● **EXCERPT TO READ**:
/---
Description

Course Format: Lectures will be conducted in person. Joining lectures remotely by Zoom may be possible but only in exceptional circumstances (e.g., an illness or an emergency). A seminar course on the evaluation of natural language processing systems. We will survey issues related to validity and reliability of NLP systems, focusing on current practices in the research community. What do researchers aim to capture in their measurements of NLP systems? Do current evaluations actually fulfill the measurement goals of the researchers? Are the evaluations reliable and trustworthy? The course will include student-led presentations and discussions, analyses of existing evaluations, and a final course project. Topics may include: • Existing evaluation paradigms and metric development • Dataset creation • Reliability and statistical testing • Documentation efforts • Measurement theory • Social science critiques of papers • Validity frameworks

Learning Outcomes

By the end of the course, students should have an in-depth understanding of the evaluation landscape in modern natural language processing research. They should understand the reasons why evaluations are performed in NLP. They should be able to critically analyze the strengths and weaknesses of evaluation approaches in existing literature. They should understand the trade-offs that must be made when deciding on the best evaluation approach, and be able to propose evaluations of their own.

Evaluation

In-class participation 5% Paper presentation 1 15% Paper critique 1 15% Paper presentation or critique 2 15% Midterm proposal 5% Final project presentation 15% Final project report 30% Students who receive unsatisfactory final grades will not have the option to submit additional work in order to improve their grades.

In-class Participation

Class attendance and participation are mandatory. Active engagement and discussions are expected. Paper Presentations Each student will present academic research papers in-class during the term. Presentations will include a summary of the paper, thoughts on its strengths and weaknesses, and leading a discussion among the class.
\---
● **THE TASKS**:
#1 In the course description, condense the paragraph beginning "By the end of the course" into a bulleted list that keeps its main facts.
#2 Write the next part of the course description, continuing from its final sentence.

● **MATERIAL PROVIDED**:
/---
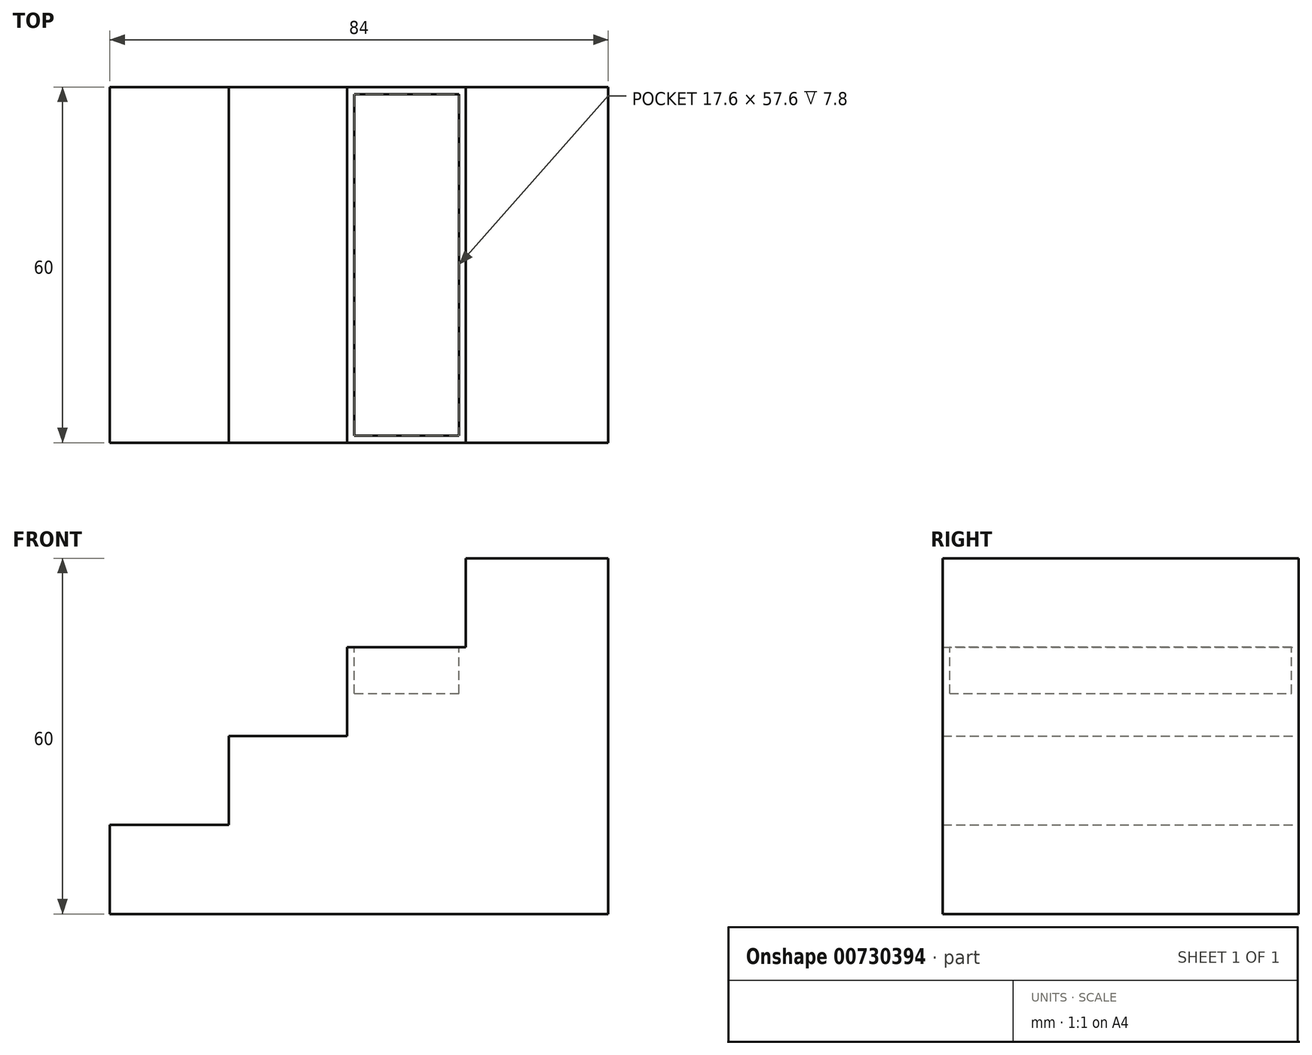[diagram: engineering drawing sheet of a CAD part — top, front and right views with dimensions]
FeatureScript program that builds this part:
\---
● **SOLVED TASKS**:
#1
By the end of the course, students should:
- have an in-depth understanding of the evaluation landscape in modern natural language processing research
- understand why evaluations are performed in NLP
- be able to critically analyze the strengths and weaknesses of evaluation approaches in existing literature
- understand the trade-offs involved in choosing the best evaluation approach
- be able to propose their own evaluations

#2
Paper Critique

Students will write a critique of an existing paper in NLP, focusing on its evaluation. They will summarize the paper in brief, then analyze it using an existing framework or approach to thinking about evaluation reliability, validity, or cost.

Final Project

Each student will individually conduct a final research project in the subject area of the course. A written proposal is expected in the middle of the term, followed by a final project presentation and a final report submission at the end of the term.

Late policy

Late submissions are accepted at the discretion of the instructor. Please inform the instructor in the event of unexpected circumstances that will affect your submission of coursework.

Plagiarism Policy

You must include your name and McGill ID number at the top of each program or module that you implement and submit. By doing so, you are certifying that the program or module is entirely your own, and represents only the result of your own efforts.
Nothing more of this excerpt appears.